Assessing Generalization for Subpopulation Representative Modeling via In-Context Learning
Gabriel Simmons, Vladislav Savinov
TL;DR
The paper investigates how well LLM-based Subpopulation Representative Models (SRMs) generalize beyond the conditioning data used in in-context learning, focusing on generalization across response variables and demographics using ANES data. It formalizes fidelity with $E(d, V_c, D_{fs})$ and $E(d, n_c, n_{fs})$, and evaluates performance using prompting with gpt-3.5-turbo under zero-shot and few-shot conditions. The results show that fidelity generally improves with more conditioning variables and more few-shot examples, but the degree of improvement is highly heterogeneous across demographic groups, with some groups benefitting little or even experiencing worse fidelity.
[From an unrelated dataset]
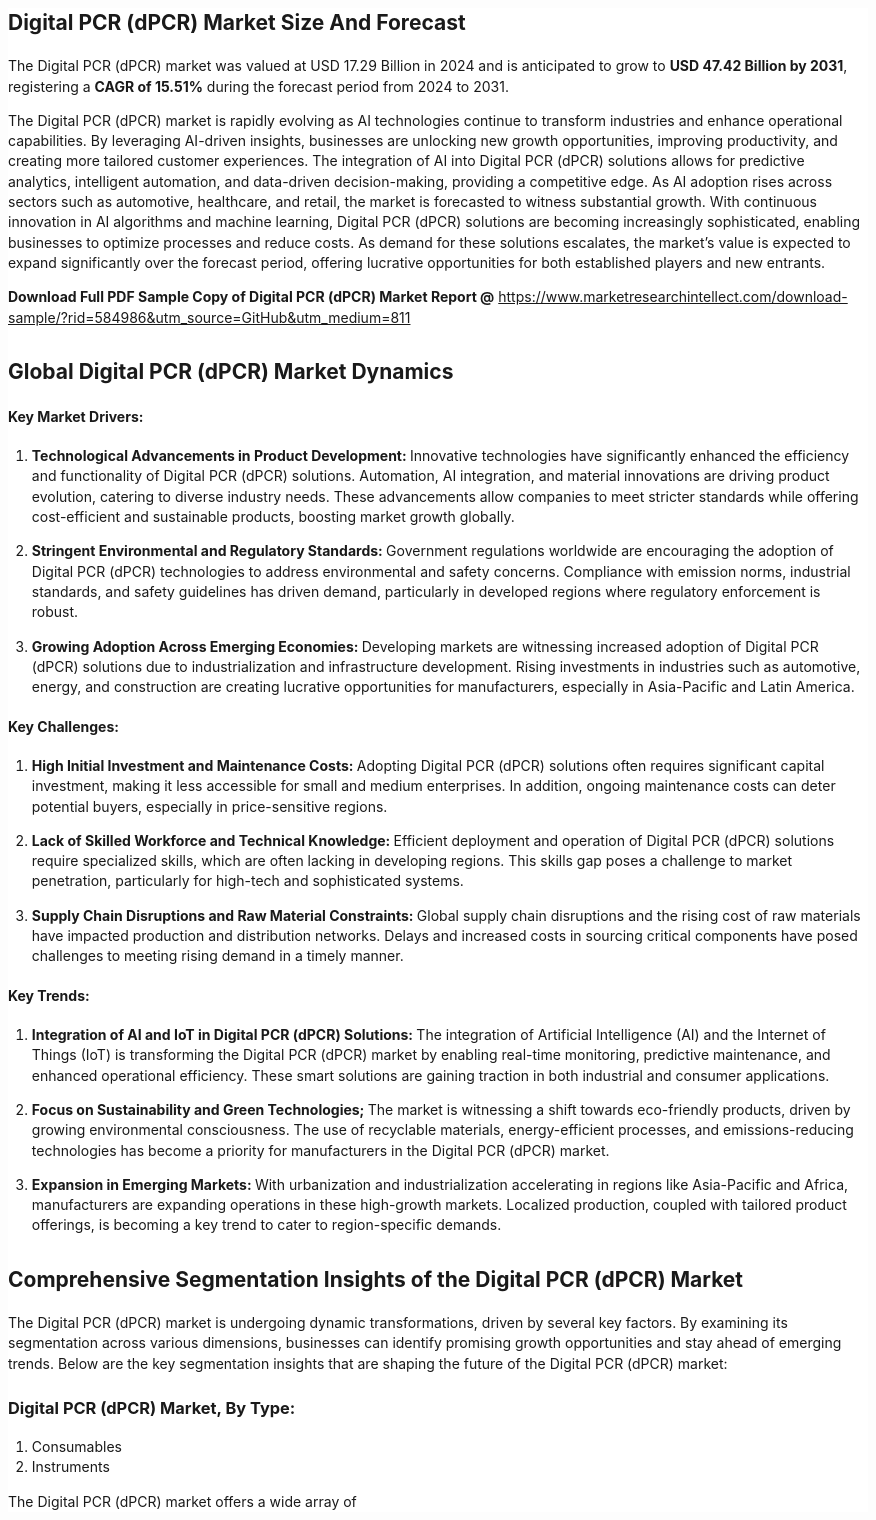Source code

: <h2>Digital PCR (dPCR) Market Size And Forecast</h2><p>The Digital PCR (dPCR) market was valued at USD 17.29 Billion in 2024 and is anticipated to grow to <strong>USD 47.42 Billion by 2031</strong>, registering a <strong>CAGR of 15.51%</strong> during the forecast period from 2024 to 2031.</p><p>The Digital PCR (dPCR) market is rapidly evolving as AI technologies continue to transform industries and enhance operational capabilities. By leveraging AI-driven insights, businesses are unlocking new growth opportunities, improving productivity, and creating more tailored customer experiences. The integration of AI into Digital PCR (dPCR) solutions allows for predictive analytics, intelligent automation, and data-driven decision-making, providing a competitive edge. As AI adoption rises across sectors such as automotive, healthcare, and retail, the market is forecasted to witness substantial growth. With continuous innovation in AI algorithms and machine learning, Digital PCR (dPCR) solutions are becoming increasingly sophisticated, enabling businesses to optimize processes and reduce costs. As demand for these solutions escalates, the market’s value is expected to expand significantly over the forecast period, offering lucrative opportunities for both established players and new entrants.</p><p><strong>Download Full PDF Sample Copy of Digital PCR (dPCR) Market Report @</strong>&nbsp;<a href="https://www.marketresearchintellect.com/download-sample/?rid=584986&amp;utm_source=GitHub&amp;utm_medium=811">https://www.marketresearchintellect.com/download-sample/?rid=584986&amp;utm_source=GitHub&amp;utm_medium=811</a></p><h2>Global Digital PCR (dPCR) Market Dynamics</h2><h4><strong>Key Market Drivers:</strong></h4><ol><li><p><strong>Technological Advancements in Product Development:&nbsp;</strong>Innovative technologies have significantly enhanced the efficiency and functionality of Digital PCR (dPCR) solutions. Automation, AI integration, and material innovations are driving product evolution, catering to diverse industry needs. These advancements allow companies to meet stricter standards while offering cost-efficient and sustainable products, boosting market growth globally.</p></li><li><p><strong>Stringent Environmental and Regulatory Standards:&nbsp;</strong>Government regulations worldwide are encouraging the adoption of Digital PCR (dPCR) technologies to address environmental and safety concerns. Compliance with emission norms, industrial standards, and safety guidelines has driven demand, particularly in developed regions where regulatory enforcement is robust.</p></li><li><p><strong>Growing Adoption Across Emerging Economies:&nbsp;</strong>Developing markets are witnessing increased adoption of Digital PCR (dPCR) solutions due to industrialization and infrastructure development. Rising investments in industries such as automotive, energy, and construction are creating lucrative opportunities for manufacturers, especially in Asia-Pacific and Latin America.</p></li></ol><h4><strong>Key Challenges:</strong></h4><ol><li><p><strong>High Initial Investment and Maintenance Costs:&nbsp;</strong>Adopting Digital PCR (dPCR) solutions often requires significant capital investment, making it less accessible for small and medium enterprises. In addition, ongoing maintenance costs can deter potential buyers, especially in price-sensitive regions.</p></li><li><p><strong>Lack of Skilled Workforce and Technical Knowledge:&nbsp;</strong>Efficient deployment and operation of Digital PCR (dPCR) solutions require specialized skills, which are often lacking in developing regions. This skills gap poses a challenge to market penetration, particularly for high-tech and sophisticated systems.</p></li><li><p><strong>Supply Chain Disruptions and Raw Material Constraints:&nbsp;</strong>Global supply chain disruptions and the rising cost of raw materials have impacted production and distribution networks. Delays and increased costs in sourcing critical components have posed challenges to meeting rising demand in a timely manner.</p></li></ol><h4><strong>Key Trends:</strong></h4><ol><li><p><strong>Integration of AI and IoT in Digital PCR (dPCR) Solutions:&nbsp;</strong>The integration of Artificial Intelligence (AI) and the Internet of Things (IoT) is transforming the Digital PCR (dPCR) market by enabling real-time monitoring, predictive maintenance, and enhanced operational efficiency. These smart solutions are gaining traction in both industrial and consumer applications.</p></li><li><p><strong>Focus on Sustainability and Green Technologies;&nbsp;</strong>The market is witnessing a shift towards eco-friendly products, driven by growing environmental consciousness. The use of recyclable materials, energy-efficient processes, and emissions-reducing technologies has become a priority for manufacturers in the Digital PCR (dPCR) market.</p></li><li><p><strong>Expansion in Emerging Markets:&nbsp;</strong>With urbanization and industrialization accelerating in regions like Asia-Pacific and Africa, manufacturers are expanding operations in these high-growth markets. Localized production, coupled with tailored product offerings, is becoming a key trend to cater to region-specific demands.</p></li></ol><div class="article-main__content" data-test-id="publishing-text-block"><h2>Comprehensive Segmentation Insights of the Digital PCR (dPCR) Market</h2><p>The Digital PCR (dPCR) market is undergoing dynamic transformations, driven by several key factors. By examining its segmentation across various dimensions, businesses can identify promising growth opportunities and stay ahead of emerging trends. Below are the key segmentation insights that are shaping the future of the Digital PCR (dPCR) market:</p><h3><strong>Digital PCR (dPCR) Market, By Type:<br /></strong></h3><ol><li>Consumables<li> Instruments</li></ol><p>The Digital PCR (dPCR) market offers a wide array of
These findings highlight ethical and practical concerns for deploying SRMs, underscoring the need for fine-grained benchmarks and strategies to ensure equitable generalization across subpopulations in political and social science contexts.
Abstract
This study evaluates the ability of Large Language Model (LLM)-based Subpopulation Representative Models (SRMs) to generalize from empirical data, utilizing in-context learning with data from the 2016 and 2020 American National Election Studies. We explore generalization across response variables and demographic subgroups. While conditioning with empirical data improves performance on the whole, the benefit of in-context learning varies considerably across demographics, sometimes hurting performance for one demographic while helping performance for others. The inequitable benefits of in-context learning for SRM present a challenge for practitioners implementing SRMs, and for decision-makers who might come to rely on them. Our work highlights a need for fine-grained benchmarks captured from diverse subpopulations that test not only fidelity but generalization.